#### Data supplied
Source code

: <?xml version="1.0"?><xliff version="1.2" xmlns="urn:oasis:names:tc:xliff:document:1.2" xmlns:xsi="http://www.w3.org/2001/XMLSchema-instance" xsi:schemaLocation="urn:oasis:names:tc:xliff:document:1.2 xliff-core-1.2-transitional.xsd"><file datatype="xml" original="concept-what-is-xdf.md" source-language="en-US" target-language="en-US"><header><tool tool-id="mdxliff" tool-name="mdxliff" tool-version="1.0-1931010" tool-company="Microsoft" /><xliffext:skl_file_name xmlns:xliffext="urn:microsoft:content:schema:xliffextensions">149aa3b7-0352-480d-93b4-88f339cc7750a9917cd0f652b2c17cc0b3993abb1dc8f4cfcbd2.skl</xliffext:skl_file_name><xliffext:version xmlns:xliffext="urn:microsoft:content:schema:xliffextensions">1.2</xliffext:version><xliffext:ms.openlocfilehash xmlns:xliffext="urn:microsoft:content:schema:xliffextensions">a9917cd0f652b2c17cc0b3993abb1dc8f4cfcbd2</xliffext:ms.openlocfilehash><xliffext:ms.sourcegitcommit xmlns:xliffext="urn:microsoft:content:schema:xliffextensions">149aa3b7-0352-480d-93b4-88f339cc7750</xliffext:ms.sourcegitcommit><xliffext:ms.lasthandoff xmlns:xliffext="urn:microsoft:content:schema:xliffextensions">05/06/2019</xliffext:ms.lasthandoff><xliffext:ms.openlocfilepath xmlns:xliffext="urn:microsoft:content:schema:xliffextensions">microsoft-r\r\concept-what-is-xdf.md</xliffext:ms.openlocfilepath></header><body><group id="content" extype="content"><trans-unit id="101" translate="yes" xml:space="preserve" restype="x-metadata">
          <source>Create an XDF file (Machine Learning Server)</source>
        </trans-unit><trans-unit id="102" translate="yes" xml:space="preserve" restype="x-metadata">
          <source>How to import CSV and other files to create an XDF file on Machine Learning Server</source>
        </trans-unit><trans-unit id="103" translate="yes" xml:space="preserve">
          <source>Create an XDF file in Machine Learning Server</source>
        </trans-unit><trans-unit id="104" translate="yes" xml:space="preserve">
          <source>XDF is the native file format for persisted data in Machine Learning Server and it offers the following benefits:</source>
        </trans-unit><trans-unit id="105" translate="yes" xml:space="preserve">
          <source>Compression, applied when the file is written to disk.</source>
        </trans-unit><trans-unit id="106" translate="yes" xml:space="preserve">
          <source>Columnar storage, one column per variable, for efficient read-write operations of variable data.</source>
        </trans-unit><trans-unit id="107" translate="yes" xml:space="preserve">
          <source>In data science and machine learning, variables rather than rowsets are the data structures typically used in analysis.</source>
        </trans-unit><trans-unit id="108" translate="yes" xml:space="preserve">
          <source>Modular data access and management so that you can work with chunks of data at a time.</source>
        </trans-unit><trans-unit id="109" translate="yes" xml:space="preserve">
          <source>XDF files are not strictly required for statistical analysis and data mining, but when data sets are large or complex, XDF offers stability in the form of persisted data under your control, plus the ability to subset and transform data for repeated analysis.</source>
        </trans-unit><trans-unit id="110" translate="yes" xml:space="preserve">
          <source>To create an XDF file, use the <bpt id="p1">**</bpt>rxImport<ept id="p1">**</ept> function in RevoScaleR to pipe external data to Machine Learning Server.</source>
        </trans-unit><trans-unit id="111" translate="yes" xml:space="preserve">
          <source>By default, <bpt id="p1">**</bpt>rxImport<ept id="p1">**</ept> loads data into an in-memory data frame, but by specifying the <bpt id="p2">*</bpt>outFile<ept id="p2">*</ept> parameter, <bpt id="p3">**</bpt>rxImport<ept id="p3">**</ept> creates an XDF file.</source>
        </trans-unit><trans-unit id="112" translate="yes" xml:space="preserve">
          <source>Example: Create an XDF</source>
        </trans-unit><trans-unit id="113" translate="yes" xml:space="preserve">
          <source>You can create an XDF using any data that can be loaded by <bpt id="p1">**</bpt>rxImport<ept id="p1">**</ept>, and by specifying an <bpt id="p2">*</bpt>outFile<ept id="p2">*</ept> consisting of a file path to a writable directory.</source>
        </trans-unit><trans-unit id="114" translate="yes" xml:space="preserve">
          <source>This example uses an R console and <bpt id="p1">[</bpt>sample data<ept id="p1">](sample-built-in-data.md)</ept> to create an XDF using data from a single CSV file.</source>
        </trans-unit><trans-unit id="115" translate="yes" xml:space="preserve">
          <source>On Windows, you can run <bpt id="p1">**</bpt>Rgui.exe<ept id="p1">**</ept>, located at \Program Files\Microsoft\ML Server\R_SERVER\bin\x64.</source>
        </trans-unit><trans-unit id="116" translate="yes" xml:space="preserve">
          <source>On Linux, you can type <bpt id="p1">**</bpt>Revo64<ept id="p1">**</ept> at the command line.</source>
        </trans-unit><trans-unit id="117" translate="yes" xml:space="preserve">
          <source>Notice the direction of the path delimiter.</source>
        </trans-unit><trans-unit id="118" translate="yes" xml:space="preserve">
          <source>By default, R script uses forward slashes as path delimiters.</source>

#### Problem to solve
Copy out each line of the records above that contains the word "analysis".

#### Solution
          <source>In data science and machine learning, variables rather than rowsets are the data structures typically used in analysis.</source>
          <source>XDF files are not strictly required for statistical analysis and data mining, but when data sets are large or complex, XDF offers stability in the form of persisted data under your control, plus the ability to subset and transform data for repeated analysis.</source>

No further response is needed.